(Data extracted from a collection)
★ ★ ★ ★ ★ ★ ★

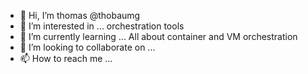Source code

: - 👋 Hi, I’m thomas @thobaumg
- 👀 I’m interested in ... orchestration tools
- 🌱 I’m currently learning ... All about container and VM orchestration 
- 💞️ I’m looking to collaborate on ...
- 📫 How to reach me ...

<!---
thobaumg/thobaumg is a ✨ special ✨ repository because its `README.md` (this file) appears on your GitHub profile.
You can click the Preview link to take a look at your changes.
--->
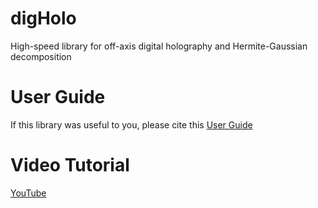 # digHolo
High-speed library for off-axis digital holography and Hermite-Gaussian decomposition
# User Guide
If this library was useful to you, please cite this [User Guide](https://arxiv.org/abs/2204.02348) <br>
# Video Tutorial
[YouTube](https://youtu.be/rQMfWO2MQJQ)

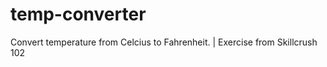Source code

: temp-converter
==============
Convert temperature from Celcius to Fahrenheit. |
Exercise from Skillcrush 102
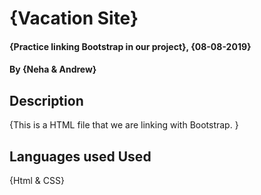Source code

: # {Vacation Site}

#### {Practice linking Bootstrap in our project}, {08-08-2019}

#### By **{Neha & Andrew}**

## Description

{This is a HTML file that we are linking with Bootstrap. }


## Languages used Used

{Html & CSS}
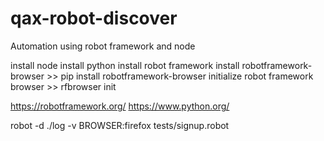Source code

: # qax-robot-discover
Automation using robot framework and node


install node
install python
install robot framework
install robotframework-browser >> pip install robotframework-browser
initialize robot framework browser >> rfbrowser init

https://robotframework.org/ 
https://www.python.org/

robot -d ./log -v BROWSER:firefox tests/signup.robot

★ ★ ★ ★ ★ ★ ★

**PROBLEM TO WORK ON**
In the reply, each line of the data must appear exactly as written, and no picture may appear.

**TASK RESPONSE**
Source code

: - 👋 Hi, I’m thomas @thobaumg
- 👀 I’m interested in ... orchestration tools
- 🌱 I’m currently learning ... All about container and VM orchestration 
- 💞️ I’m looking to collaborate on ...
- 📫 How to reach me ...

<!---
thobaumg/thobaumg is a ✨ special ✨ repository because its `README.md` (this file) appears on your GitHub profile.
You can click the Preview link to take a look at your changes.
--->
 # digHolo
High-speed library for off-axis digital holography and Hermite-Gaussian decomposition
# User Guide
If this library was useful to you, please cite this [User Guide](https://arxiv.org/abs/2204.02348) <br>
# Video Tutorial
[YouTube](https://youtu.be/rQMfWO2MQJQ)

Source code

: temp-converter
==============
Convert temperature from Celcius to Fahrenheit. |
Exercise from Skillcrush 102
Source code

: # {Vacation Site}

#### {Practice linking Bootstrap in our project}, {08-08-2019}

#### By **{Neha & Andrew}**

## Description

{This is a HTML file that we are linking with Bootstrap. }


## Languages used Used

{Html & CSS}
Source code

: # qax-robot-discover
Automation using robot framework and node


install node
install python
install robot framework
install robotframework-browser >> pip install robotframework-browser
initialize robot framework browser >> rfbrowser init

https://robotframework.org/ 
https://www.python.org/

robot -d ./log -v BROWSER:firefox tests/signup.robot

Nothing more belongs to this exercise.